## Exercise
Copy the lines below, starting at the line containing "common name: American chestnut" and continuing through the final line, with both ends included. Omit the pictures from your copy.

## Data entries
• • • • • • •
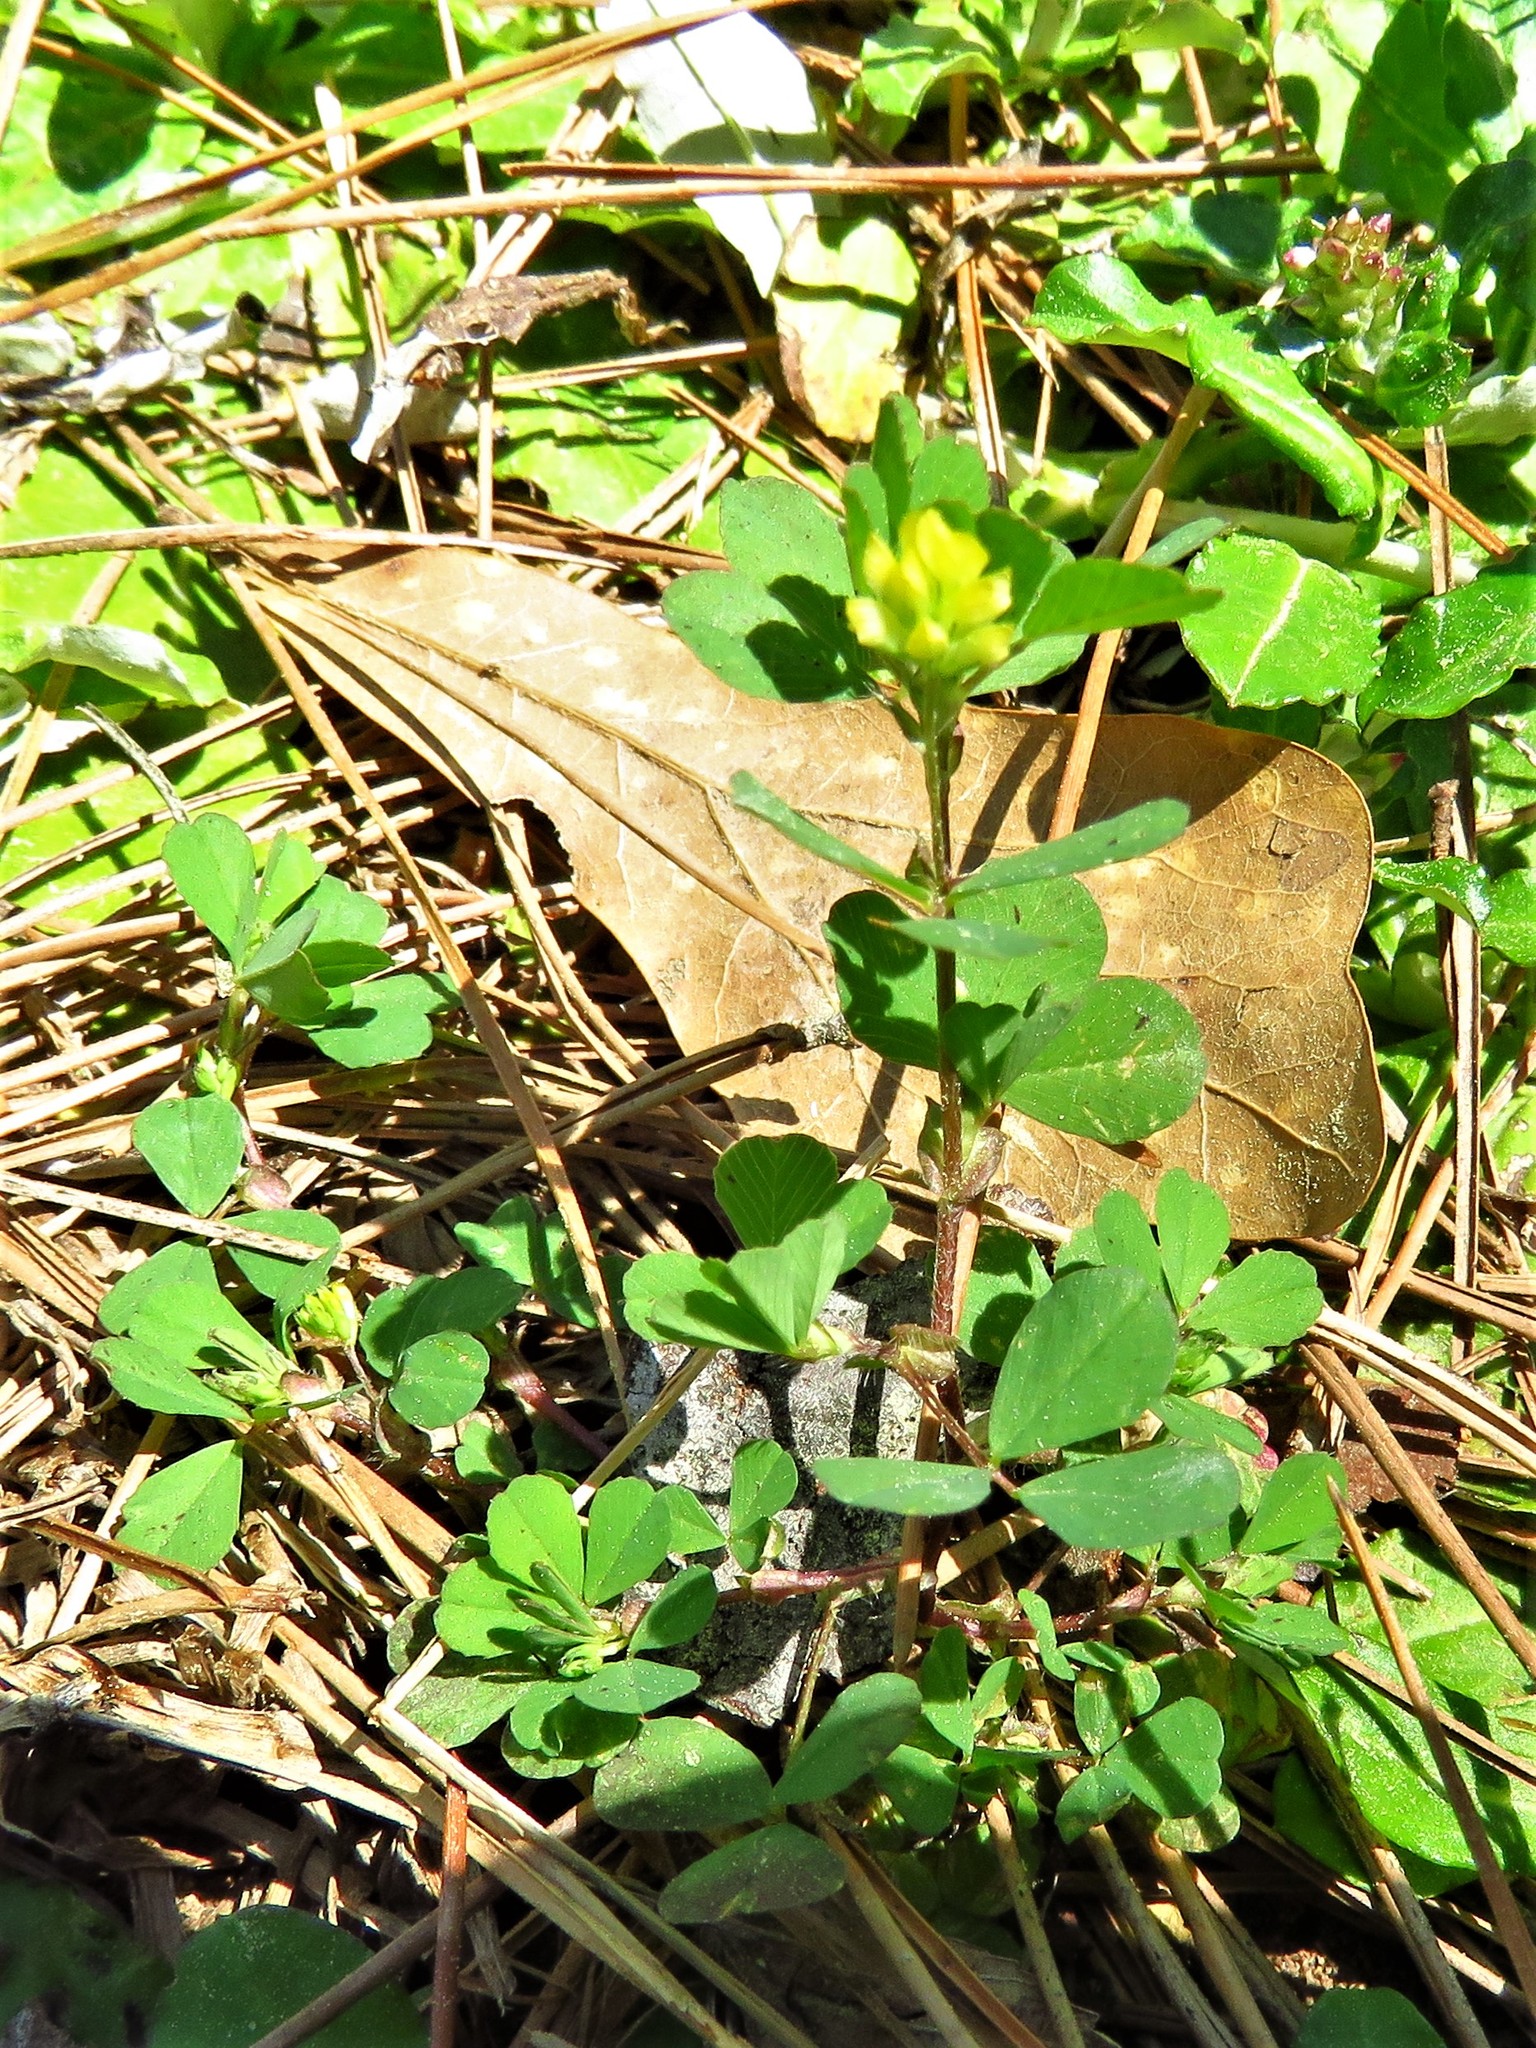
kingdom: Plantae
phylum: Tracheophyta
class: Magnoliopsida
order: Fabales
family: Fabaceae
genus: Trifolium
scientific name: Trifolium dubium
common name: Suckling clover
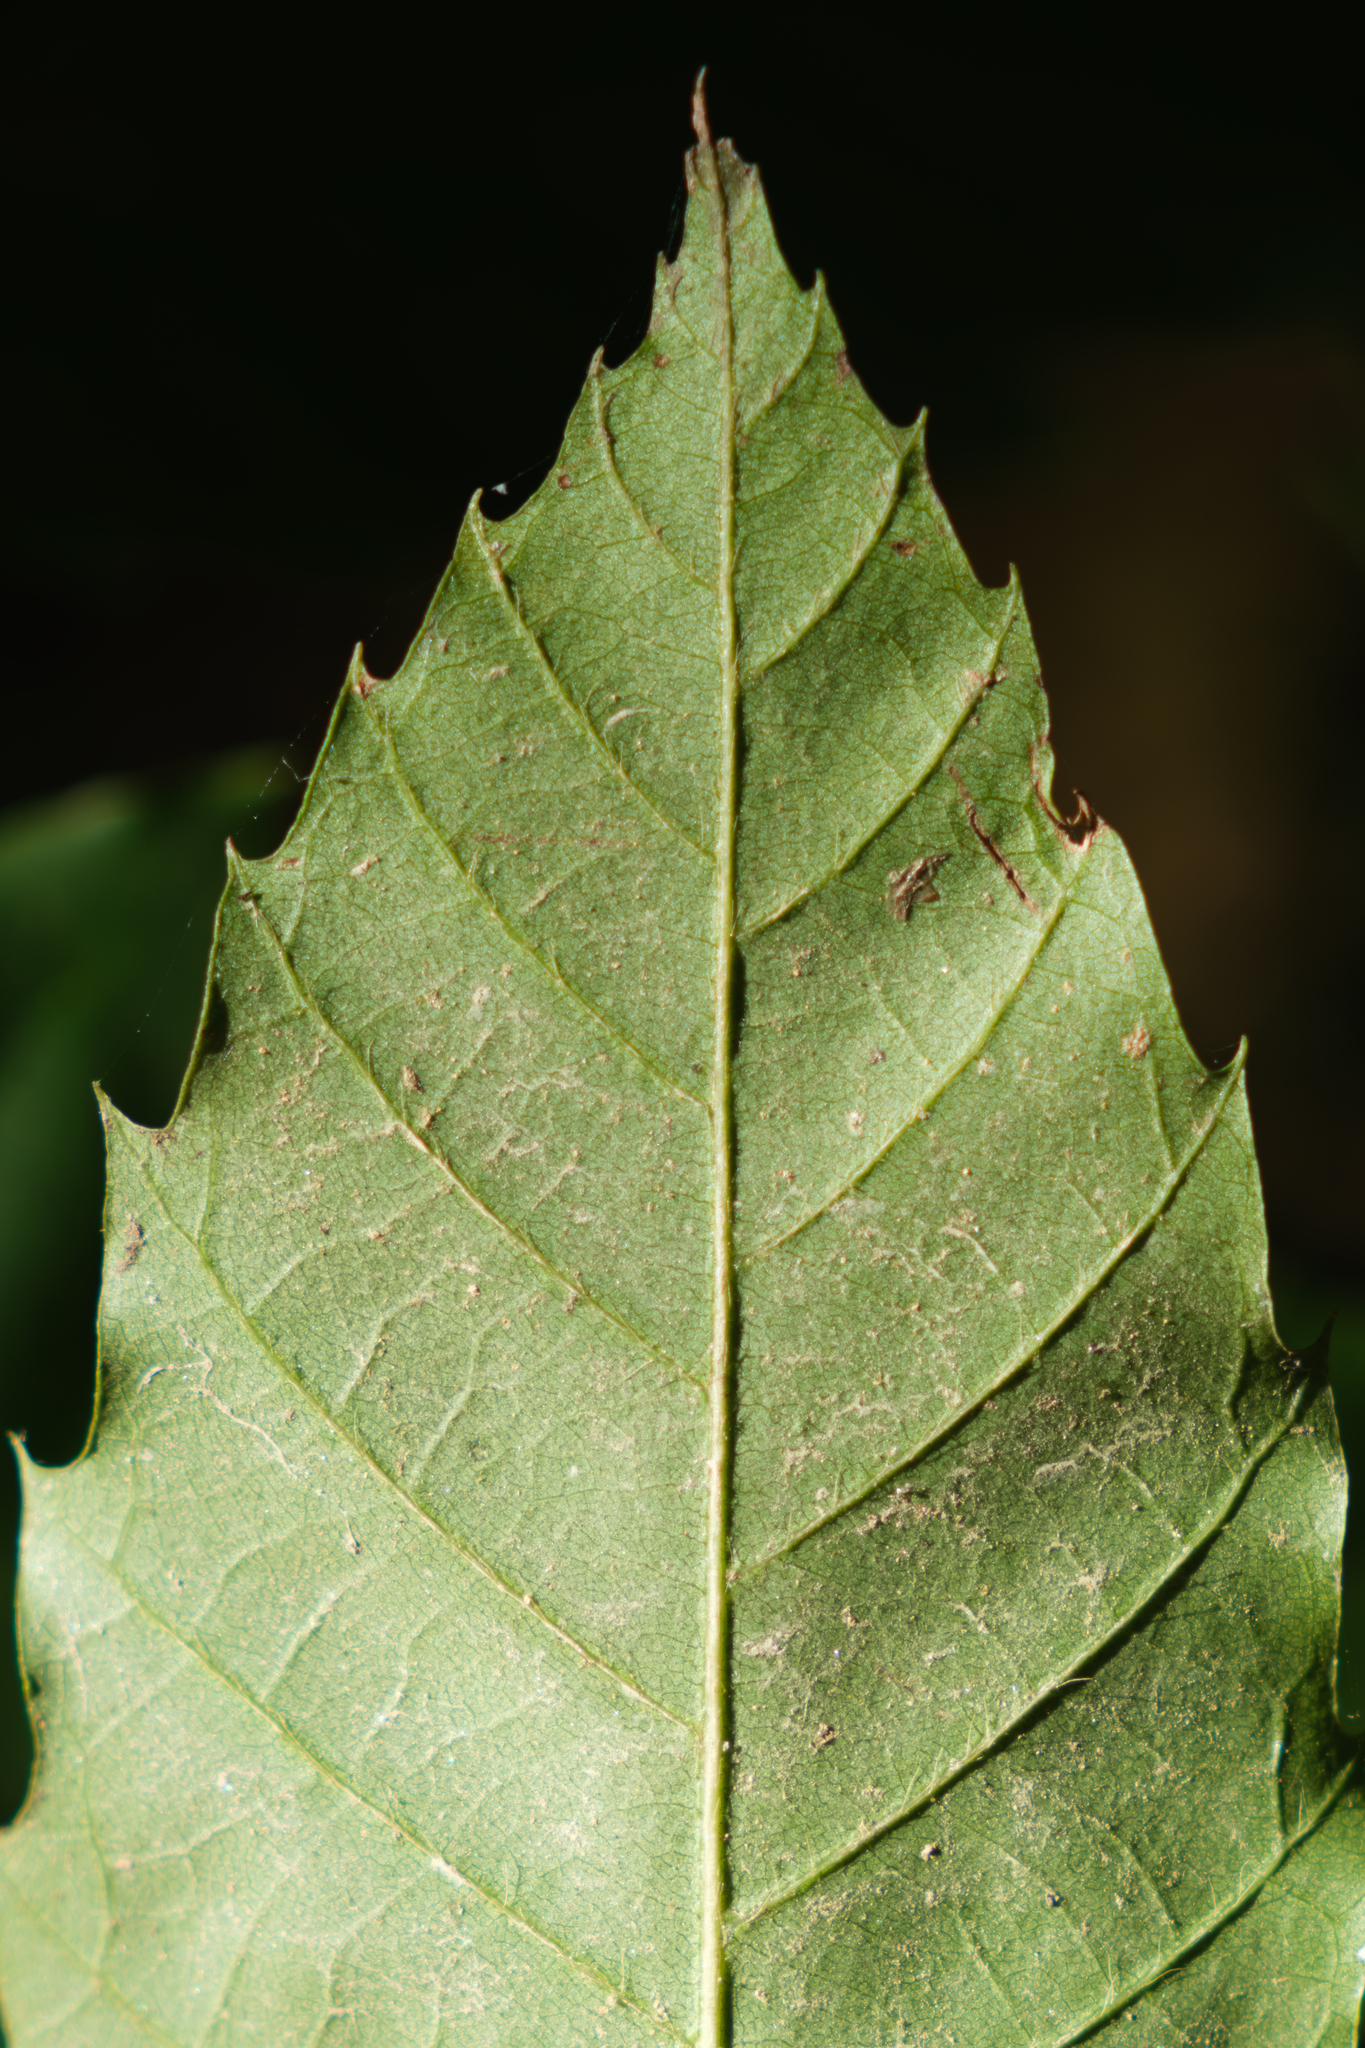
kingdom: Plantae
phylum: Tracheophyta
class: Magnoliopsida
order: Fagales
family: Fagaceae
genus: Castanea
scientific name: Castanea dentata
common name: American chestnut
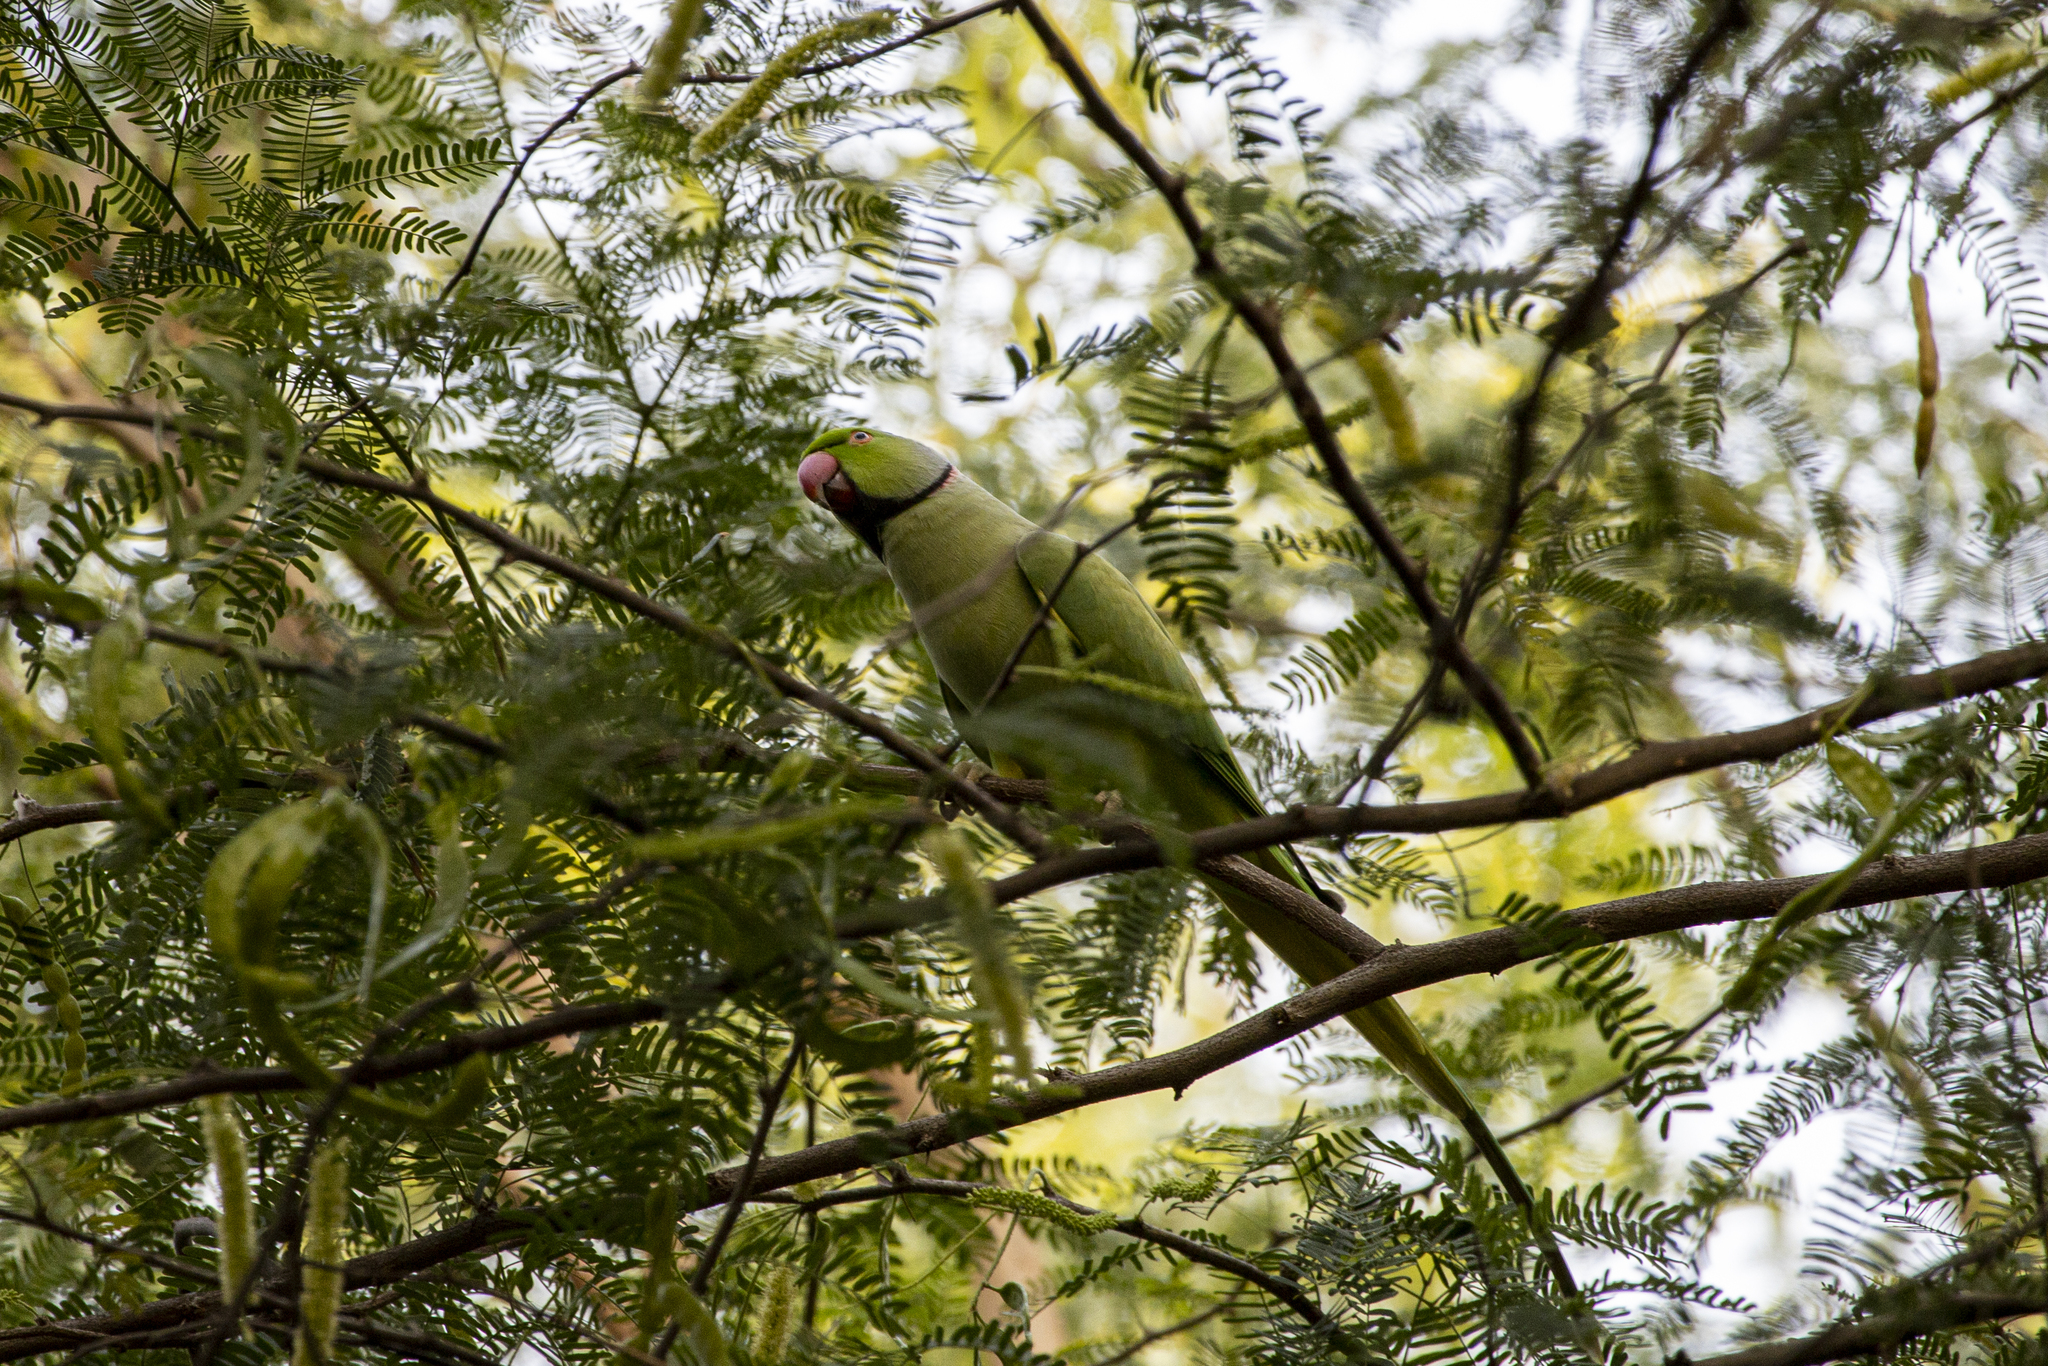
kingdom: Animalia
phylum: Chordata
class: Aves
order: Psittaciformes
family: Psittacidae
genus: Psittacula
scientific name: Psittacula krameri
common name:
• • • • • • •
## Solution for this exercise
common name: American chestnut
kingdom: Animalia
phylum: Chordata
class: Aves
order: Psittaciformes
family: Psittacidae
genus: Psittacula
scientific name: Psittacula krameri
common name:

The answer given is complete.